Be patient with yourself. These feelings are normal and usually go away quickly. But if sadness lasts more than two weeks, go see your doctor. Don't wait until you postpartum visit to do so. You might have a serious but treatable condition called postpartum depression. Postpartum depression can happen any time within the first year after birth. 
Signs of postpartum depression include: 
•    Feeling restless or irritable 
•    Feeling sad, depressed, or crying a lot 
•    Having no energy 
•    Having headaches, chest pains, heart palpitations (the heart being fast and feeling like it is skipping beats), numbness, or hyperventilation (fast and shallow breathing) 

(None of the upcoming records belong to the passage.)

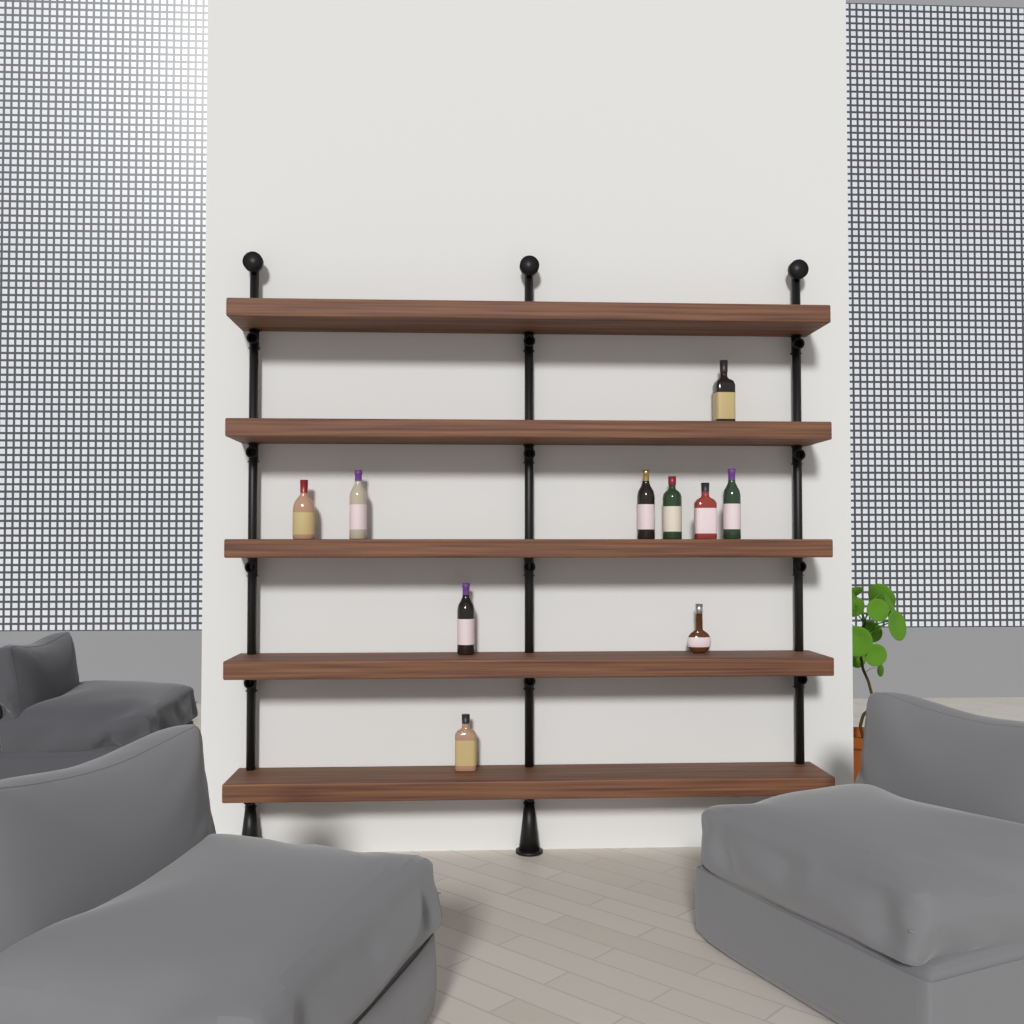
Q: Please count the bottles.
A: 10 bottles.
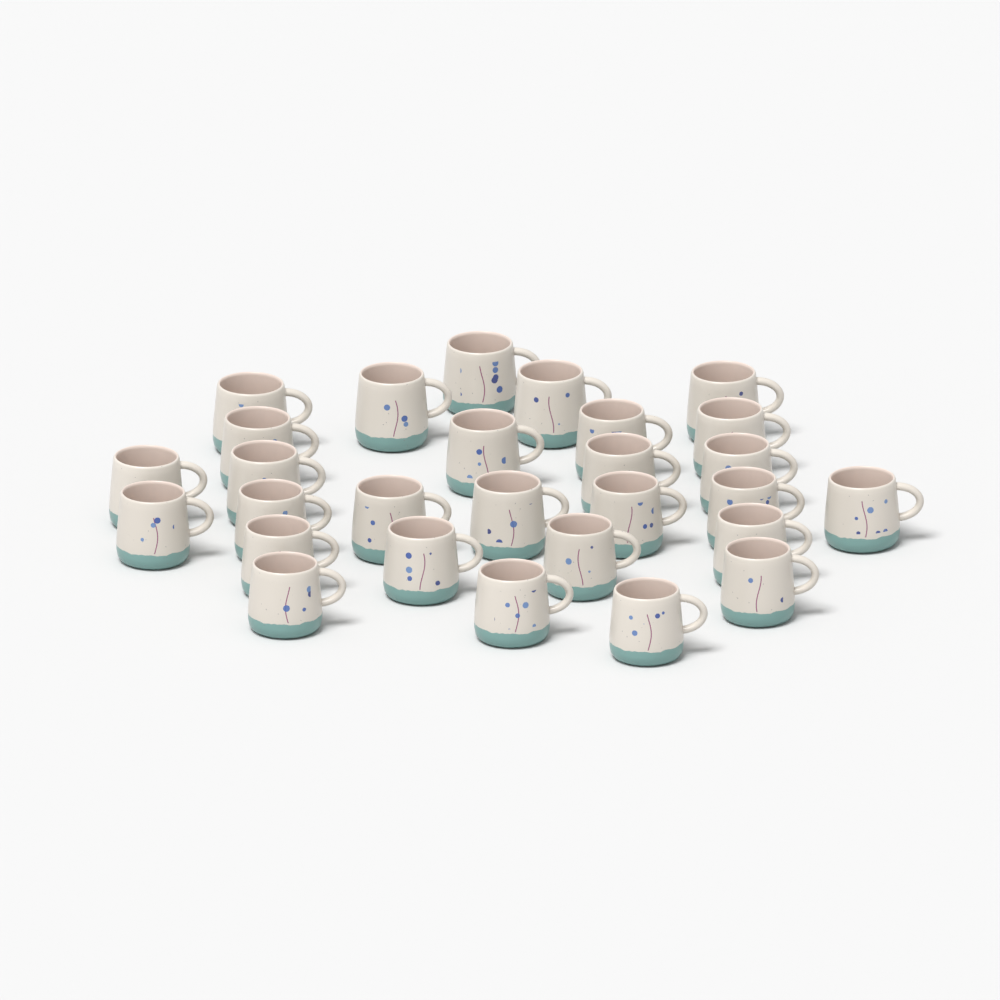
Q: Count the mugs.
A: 28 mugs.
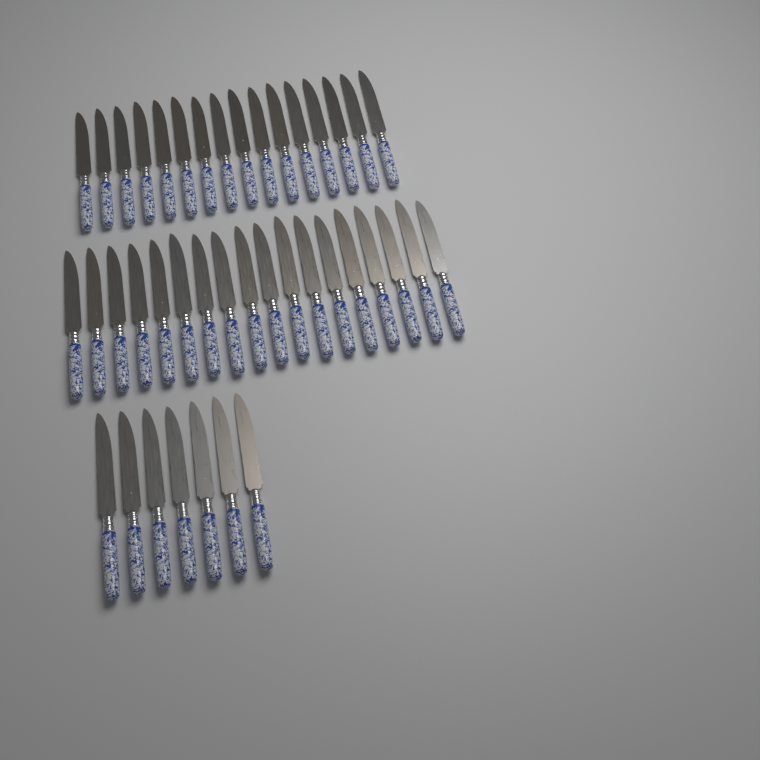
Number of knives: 41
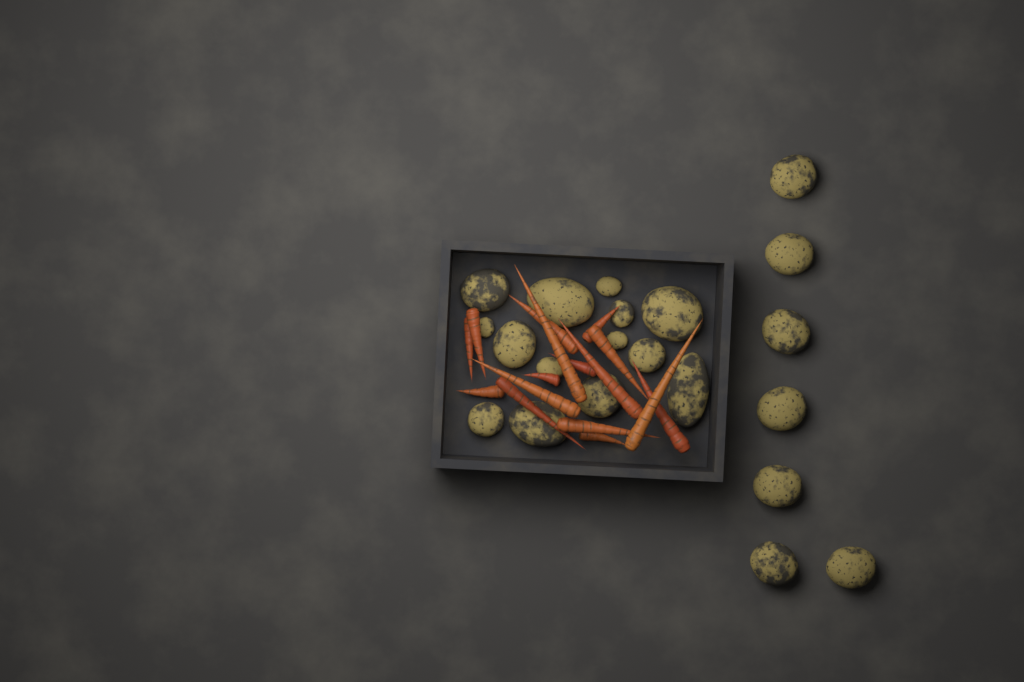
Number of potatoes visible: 21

•    Not being able to sleep, being very tired, or both 
•    Not being able to eat and weight loss 
•    Overeating and weight gain 
•    Trouble focusing, remembering, or making decisions 
•    Being overly worried about the baby 
•    Not having any interest in the baby 
•    Feeling worthless and guilty 
•    Having no interest or getting no pleasure from activities like sex and socializing 
•    Thoughts of harming your baby or yourself 
Some women don't tell anyone about their symptoms because they feel embarrassed or guilty about having these feelings at a time when they think they should be happy. Don't let this happen to you! Postpartum depression can make it hard to take care of your baby. Infants with mothers with postpartum depression can have delays in learning how to talk. They can have problems with emotional bonding. Your doctor can help you feel better and get back to enjoying your new baby. Therapy and/or medicine can treat postpartum depression. Get more details on postpartum depression in our Depression during and after pregnancy fact sheet. 
Emerging research suggests that 1 in 10 new fathers may experience depression during or after pregnancy. Although more research is needed, having depression may make it harder to be a good father and perhaps affect the baby's development. Having depression may also be related to a mother's depression. Expecting or new fathers with emotional problems or symptoms of depression should talk to their doctors. Depression is a treatable illness.